Miłość Boga jest Jego najważniejszą cechą i źródłem Nadziei

Jedno z katolickich czasopism zamieściło na swoich łamach następującą historię: 

Oto ojciec rodziny, któremu niedawno zmarła żona, płynie pasażerskim statkiem do Europy wraz ze swoją siedmioletnią córką. Dziecko wciąż nieutulone w żalu po stracie ukochanej matki rozpoczyna z ojcem rozmowę.  

—Tatusiu, pamiętasz, kiedy mamusia umarła i tak strasznie płakałam, wtedy pocieszałeś mnie mówiąc, że Bóg nas nie opuści, bo bardzo nas kocha. Tatusiu, powiedz mi, czy to jest prawda?  

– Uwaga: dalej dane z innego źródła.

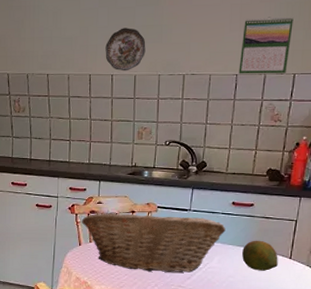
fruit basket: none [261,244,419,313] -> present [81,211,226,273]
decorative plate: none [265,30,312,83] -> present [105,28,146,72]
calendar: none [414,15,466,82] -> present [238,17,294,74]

—Tak, kochanie. Bóg kocha każdego z nas bardziej niż ktokolwiek inny —odpowiedział ojciec. 

—Tatusiu, a czy Bóg kocha nas tak bardzo, jak kochała nas mamusia? 

—Tak —odpowiedział ojciec. 

Potem podniósł swą dłoń i pokazując dziecku bezkresną wielkość oceanu powiedział: 

—Popatrz w tym kierunku. Boża miłość sięga dalej niż to, co możesz dosięgnąć swoim wzrokiem. 

Wskazując w przeciwnym kierunku, ponad tysiącami mil oceanu powiedział: 

—Popatrz w innym kierunku. Boża miłość jest jeszcze większa niż to, co widzisz. 

Wskazując w górę na niebo powiedział: 

—Boża miłość jest jeszcze wyższa. 

I wskazując na głębię oceanu powiedział: 

—Boża miłość jest jeszcze głębsza. 

Mrużąc powieki, aby zatrzymać łzy, dziecko przytuliło się do ojca mówiąc: 

—Tatusiu, czy nie jest to cudowne, że my znajdujemy się pośrodku tej wielkiej Bożej miłości?